# [Extracted text]
That's very interesting Ron. His last lines are instructive: it is obvious that much top-fermentation beer was sourish, as has continued in Belgium for parts of its TF tradition e.g. some saison. Clearly little of the beer was brettish however, and given the choices between lactic/acetic and brett, I can see that they opted for the former. This is a good text because it stands as a template for the demise of TF beer in north Europe generally. I sometimes wonder even today where TF survives whether we really get the true taste, because abandonment of plural yeasts, virtually invariable use of refrigeration in different stages of the process and use of disinfectants and cleansers for mashing and fermentation vessels has resulted surely in a kind of quasi-lager. Even in his time, they were starting to use bottom yeasts for a cleaner flavour and today whatever yeast type you use is always influenced by cylindro-conical fermenters, which some feel has done in the flavour of Chimay, for example. I'm not saying his world's TF beers as better, in fact the contrary seems to have been true, but it was surely different.

Gary

bernd said...

you are right Schönfeld is always nice to read.

about the "Reinheitsgbot": there was no such thing in the northern States (Prussia where Schönfeld was) until 1906 (Brausteuergesetz) http://www.jstor.org/discover/10.2307/40905708?uid=3737864&uid=2129&uid=2&uid=70&uid=4&sid=21104490418517
sugars were then just allowed for top fermenting beer.

BryanB said...

Ah-ha! This is some of what I've been trying to find in terms of the ancestry of the modern German Braunbiers, Rotbiers, Alts and so on.

# [Source data]
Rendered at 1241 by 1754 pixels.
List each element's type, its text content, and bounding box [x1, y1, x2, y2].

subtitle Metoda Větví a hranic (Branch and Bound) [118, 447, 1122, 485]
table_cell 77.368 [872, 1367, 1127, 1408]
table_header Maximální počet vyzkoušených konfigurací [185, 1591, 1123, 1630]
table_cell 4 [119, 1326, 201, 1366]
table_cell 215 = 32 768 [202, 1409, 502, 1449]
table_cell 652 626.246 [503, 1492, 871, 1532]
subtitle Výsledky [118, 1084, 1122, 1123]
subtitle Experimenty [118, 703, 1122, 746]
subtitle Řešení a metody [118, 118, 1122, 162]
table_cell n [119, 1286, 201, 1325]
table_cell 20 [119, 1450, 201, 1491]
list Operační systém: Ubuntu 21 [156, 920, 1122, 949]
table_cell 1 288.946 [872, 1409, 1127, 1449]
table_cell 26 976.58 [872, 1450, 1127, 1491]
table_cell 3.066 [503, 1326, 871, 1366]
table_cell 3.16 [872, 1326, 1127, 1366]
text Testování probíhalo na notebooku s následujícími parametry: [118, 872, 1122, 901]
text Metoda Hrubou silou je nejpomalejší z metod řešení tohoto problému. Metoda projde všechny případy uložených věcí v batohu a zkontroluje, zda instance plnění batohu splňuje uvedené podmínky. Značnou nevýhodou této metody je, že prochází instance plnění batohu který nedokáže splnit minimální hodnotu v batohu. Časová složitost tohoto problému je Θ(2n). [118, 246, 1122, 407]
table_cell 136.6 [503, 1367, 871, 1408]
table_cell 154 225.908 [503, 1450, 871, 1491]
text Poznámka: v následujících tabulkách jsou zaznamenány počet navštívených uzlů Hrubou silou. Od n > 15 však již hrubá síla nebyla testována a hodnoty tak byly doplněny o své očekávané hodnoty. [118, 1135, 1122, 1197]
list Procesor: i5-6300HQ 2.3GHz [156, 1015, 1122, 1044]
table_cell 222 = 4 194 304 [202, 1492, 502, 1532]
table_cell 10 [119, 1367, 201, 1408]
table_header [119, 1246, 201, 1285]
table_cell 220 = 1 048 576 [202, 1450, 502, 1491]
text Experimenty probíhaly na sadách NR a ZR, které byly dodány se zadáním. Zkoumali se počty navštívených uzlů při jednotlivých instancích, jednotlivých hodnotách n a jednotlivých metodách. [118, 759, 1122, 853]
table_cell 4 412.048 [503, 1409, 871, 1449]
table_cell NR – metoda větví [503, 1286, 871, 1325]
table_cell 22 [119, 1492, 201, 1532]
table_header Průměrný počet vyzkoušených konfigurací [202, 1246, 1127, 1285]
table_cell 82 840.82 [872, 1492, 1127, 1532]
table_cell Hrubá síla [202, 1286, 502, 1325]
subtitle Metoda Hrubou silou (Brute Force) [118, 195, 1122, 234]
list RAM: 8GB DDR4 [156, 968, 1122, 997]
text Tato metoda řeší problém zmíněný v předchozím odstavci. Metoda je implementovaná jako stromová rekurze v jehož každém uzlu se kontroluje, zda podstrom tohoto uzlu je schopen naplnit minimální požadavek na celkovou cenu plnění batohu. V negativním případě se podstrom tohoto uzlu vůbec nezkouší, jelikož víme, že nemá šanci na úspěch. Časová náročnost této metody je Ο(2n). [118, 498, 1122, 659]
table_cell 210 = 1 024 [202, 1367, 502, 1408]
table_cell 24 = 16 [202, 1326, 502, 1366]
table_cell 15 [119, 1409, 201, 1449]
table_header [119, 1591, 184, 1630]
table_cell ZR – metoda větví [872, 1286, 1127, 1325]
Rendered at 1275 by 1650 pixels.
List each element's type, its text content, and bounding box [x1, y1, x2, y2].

# [Task brief]
Continue the comment thread on top-fermented beer from the point where it stops. The records play no part in what is asked here.

# [Result]
I've a sketched-out blog post (a thought piece) in draft, trying to figure out if there is a relationship between the Alt family (in which I'd include Hövels Original and maybe Duckstein), the Rotbiers (claimed as a northern speciality, though often now bottom-fermented, it seems) and the Braunbiers.

Part of the problem is that Braunbier seems to be used for different things in different places. In Franconia it can mean a copper-coloured Dunkel Vollbier, for example. Then a chap at Weihenstephan told me Braunbier was a synonym for Dunkel Lagerbier, as in Munich Dunkel - hmm!

Again, the Bavarians say Braunbier was first brewed in 1590 at Trausnitz, and that it denoted barley beer as opposed to wheat (weiss) beer.

Would 1590 have meant top-fermenting though? In which case we're looking at Braunbier being perhaps the standard brown barley beer, with the divergence to bottom-fermenting in the south coming later.

Gary Gillman said...

Interesting about the sugar and TF beer in this period (i.e., comment of bernd above), this must have been due to English influence. Clearly the Germans were very particular about what they wanted from English brewing in this period, taking ideas they liked (including porter and possibly light kilning from pale malt) but sticking to their development of BF as a surer way to stable beers.

Ron Pattinson said...

Matt, weaker than Mild and sweetened with artificial sweetener.

Ron Pattinson said...

BryanB,

it's true that it means something different in the North and the South. Both Dunkles, Bock and Doppelbock would be considered Braunbier in Bavaria.

I've never found any good source on the origins of modern Altbier.

Weissbier has nothing to do with the use of wheat. It just means a beer brewed from air-dried malt while Brainbier means something from kiln-dried malt.

I'm sure Braunbier goes back further than 1590 and I'm pretty sure they were already bottom fermenting by then.

BryanB said...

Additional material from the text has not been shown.